Читаем Это было в Праге. Том 1. Книга 1. Предательство. Книга 2. Борьба полностью

– Шантаж тебе не поможет, – сказал он, сдерживая поднимающуюся в груди злобу. – Я сегодня же сообщу обо всем в Белград. Я готов понести заслуженное наказание, брошу работу разведчика, но предателем не стану.

– Наивно, мой дорогой, и глупо, – невозмутимо произнес Обермейер. – Должен сознаться, я давно уже догадался, чем ты занимаешься в Чехословакии.

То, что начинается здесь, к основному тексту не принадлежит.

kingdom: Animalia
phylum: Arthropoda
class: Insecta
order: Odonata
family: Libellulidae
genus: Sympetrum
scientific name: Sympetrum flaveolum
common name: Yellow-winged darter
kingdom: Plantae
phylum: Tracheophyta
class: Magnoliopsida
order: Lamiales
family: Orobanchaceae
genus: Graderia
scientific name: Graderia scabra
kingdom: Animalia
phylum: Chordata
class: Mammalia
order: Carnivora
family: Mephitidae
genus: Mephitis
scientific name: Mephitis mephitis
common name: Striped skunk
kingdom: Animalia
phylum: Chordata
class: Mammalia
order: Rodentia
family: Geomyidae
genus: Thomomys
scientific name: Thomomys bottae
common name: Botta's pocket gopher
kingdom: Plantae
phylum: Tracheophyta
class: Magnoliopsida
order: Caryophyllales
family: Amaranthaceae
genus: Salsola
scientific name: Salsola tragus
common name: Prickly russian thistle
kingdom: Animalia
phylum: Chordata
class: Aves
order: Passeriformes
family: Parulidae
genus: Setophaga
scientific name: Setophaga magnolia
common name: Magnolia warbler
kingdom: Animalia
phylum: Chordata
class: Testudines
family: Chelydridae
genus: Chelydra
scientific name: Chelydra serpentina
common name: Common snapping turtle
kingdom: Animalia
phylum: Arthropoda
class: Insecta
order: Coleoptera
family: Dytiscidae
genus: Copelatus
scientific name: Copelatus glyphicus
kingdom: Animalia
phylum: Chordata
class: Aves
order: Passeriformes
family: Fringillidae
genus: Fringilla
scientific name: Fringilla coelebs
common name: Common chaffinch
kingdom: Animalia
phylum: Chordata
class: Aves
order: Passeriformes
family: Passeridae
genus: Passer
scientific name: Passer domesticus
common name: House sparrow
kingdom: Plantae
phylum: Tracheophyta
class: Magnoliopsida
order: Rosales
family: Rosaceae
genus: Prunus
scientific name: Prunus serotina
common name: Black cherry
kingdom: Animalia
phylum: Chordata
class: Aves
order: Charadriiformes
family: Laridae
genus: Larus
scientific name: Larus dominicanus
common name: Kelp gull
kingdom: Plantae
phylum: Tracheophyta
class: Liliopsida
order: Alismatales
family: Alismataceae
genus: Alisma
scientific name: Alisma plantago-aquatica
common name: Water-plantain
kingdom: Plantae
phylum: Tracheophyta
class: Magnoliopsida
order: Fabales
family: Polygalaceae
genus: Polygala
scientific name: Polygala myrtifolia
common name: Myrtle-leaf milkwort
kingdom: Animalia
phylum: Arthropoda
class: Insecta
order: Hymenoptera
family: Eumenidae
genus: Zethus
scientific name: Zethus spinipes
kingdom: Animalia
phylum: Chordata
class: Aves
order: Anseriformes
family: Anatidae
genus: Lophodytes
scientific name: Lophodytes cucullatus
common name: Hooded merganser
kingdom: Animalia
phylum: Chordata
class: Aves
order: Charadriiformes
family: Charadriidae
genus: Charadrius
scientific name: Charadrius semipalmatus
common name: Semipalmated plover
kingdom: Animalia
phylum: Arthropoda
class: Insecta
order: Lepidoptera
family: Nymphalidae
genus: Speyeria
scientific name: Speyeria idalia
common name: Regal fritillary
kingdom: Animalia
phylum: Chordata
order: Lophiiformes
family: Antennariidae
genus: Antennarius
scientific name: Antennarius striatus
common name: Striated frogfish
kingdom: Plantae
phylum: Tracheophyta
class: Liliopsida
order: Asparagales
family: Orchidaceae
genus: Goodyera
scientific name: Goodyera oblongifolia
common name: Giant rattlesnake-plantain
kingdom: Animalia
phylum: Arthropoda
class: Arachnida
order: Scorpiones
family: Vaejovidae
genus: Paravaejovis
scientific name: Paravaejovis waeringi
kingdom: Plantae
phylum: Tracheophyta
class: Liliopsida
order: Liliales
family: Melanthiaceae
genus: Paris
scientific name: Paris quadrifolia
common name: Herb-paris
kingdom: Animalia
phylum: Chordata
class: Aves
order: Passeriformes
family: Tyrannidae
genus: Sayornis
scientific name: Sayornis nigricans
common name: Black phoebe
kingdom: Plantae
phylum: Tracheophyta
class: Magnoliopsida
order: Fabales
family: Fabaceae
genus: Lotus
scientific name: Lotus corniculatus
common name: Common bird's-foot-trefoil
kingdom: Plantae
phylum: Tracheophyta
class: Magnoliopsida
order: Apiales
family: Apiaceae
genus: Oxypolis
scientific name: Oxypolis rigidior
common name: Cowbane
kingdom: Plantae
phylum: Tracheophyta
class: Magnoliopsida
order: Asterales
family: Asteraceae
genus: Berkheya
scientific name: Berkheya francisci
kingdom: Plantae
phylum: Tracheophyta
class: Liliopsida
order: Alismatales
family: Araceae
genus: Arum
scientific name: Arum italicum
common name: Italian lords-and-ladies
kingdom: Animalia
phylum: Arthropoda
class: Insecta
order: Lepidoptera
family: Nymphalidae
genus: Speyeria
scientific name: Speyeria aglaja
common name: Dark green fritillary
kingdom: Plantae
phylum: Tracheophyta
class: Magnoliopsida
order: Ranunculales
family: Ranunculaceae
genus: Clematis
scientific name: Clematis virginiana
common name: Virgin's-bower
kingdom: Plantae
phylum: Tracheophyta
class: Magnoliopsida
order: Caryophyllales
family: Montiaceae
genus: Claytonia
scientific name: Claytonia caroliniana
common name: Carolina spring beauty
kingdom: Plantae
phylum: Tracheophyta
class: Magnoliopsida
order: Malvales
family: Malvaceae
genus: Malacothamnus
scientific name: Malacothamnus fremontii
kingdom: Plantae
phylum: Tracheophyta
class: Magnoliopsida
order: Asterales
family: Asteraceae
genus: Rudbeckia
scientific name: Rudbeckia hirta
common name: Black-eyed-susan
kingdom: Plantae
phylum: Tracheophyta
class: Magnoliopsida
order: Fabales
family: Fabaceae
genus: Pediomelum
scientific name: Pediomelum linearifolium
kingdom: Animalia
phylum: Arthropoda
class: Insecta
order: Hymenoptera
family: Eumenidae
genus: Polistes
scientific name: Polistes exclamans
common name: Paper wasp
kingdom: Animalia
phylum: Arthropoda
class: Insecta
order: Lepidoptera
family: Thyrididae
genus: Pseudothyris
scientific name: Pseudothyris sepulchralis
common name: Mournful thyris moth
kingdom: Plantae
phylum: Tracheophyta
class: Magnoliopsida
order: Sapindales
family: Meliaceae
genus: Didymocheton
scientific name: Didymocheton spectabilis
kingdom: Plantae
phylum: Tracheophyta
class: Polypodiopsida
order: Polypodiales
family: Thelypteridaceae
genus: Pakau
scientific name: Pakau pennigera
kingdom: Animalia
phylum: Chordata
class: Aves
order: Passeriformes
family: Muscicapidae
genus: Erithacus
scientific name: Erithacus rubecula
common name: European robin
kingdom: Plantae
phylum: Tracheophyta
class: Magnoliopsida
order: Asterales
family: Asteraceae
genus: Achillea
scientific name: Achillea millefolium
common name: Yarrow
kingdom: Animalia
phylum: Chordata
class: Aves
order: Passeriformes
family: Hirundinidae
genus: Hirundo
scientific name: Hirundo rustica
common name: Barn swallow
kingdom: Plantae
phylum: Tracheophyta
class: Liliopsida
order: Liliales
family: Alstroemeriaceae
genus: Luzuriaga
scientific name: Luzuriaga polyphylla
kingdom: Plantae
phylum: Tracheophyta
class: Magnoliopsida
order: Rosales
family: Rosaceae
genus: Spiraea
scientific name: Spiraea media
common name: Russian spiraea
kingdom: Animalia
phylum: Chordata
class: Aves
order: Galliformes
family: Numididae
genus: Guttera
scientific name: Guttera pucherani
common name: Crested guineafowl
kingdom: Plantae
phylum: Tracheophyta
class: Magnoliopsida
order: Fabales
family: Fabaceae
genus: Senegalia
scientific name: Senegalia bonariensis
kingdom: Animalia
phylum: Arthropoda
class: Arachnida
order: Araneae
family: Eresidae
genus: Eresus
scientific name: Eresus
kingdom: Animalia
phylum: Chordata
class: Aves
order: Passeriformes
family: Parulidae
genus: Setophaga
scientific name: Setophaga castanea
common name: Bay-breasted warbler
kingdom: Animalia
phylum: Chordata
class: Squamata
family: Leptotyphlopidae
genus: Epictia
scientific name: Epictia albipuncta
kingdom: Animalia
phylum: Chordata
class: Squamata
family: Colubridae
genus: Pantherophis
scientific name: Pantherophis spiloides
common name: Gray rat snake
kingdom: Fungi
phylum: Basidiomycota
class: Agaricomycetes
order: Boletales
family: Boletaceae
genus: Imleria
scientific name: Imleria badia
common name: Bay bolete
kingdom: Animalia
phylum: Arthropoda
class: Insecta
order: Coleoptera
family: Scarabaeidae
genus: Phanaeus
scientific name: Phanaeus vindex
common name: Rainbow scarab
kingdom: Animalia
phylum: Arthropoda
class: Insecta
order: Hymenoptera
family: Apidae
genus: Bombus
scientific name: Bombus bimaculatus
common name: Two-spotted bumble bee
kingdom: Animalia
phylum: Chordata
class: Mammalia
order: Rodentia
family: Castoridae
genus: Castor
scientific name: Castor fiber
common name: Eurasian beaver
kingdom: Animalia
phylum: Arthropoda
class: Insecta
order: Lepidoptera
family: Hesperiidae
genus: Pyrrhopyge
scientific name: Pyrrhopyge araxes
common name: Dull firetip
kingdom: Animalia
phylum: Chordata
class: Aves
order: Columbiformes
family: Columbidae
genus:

Больше того, мне известны и некоторые твои высказывания, за которые тебя не погладят по головке.

Обермейер вынул из портфеля микропатефон и несколько прозрачных целлулоидных пластинок размером с десертную тарелку. Положив одну из них на диск, он воткнул штепсель в стенную розетку, и диск завертелся.

Нерич услышал самого себя, услышал свой голос. Кровь отлила от его лица, он со страхом посмотрел на Обермейера.

Патефон говорил:

«…мы не можем спокойно смотреть на ту карусель, которая вертится у нас в Югославии. По моим подсчетам, за последние два десятилетия у нас сменилось около сорока правительственных кабинетов. Кому это на руку? Кому угодно, но не нам. Немцам, итальянцам, англичанам это на руку, но не нам…»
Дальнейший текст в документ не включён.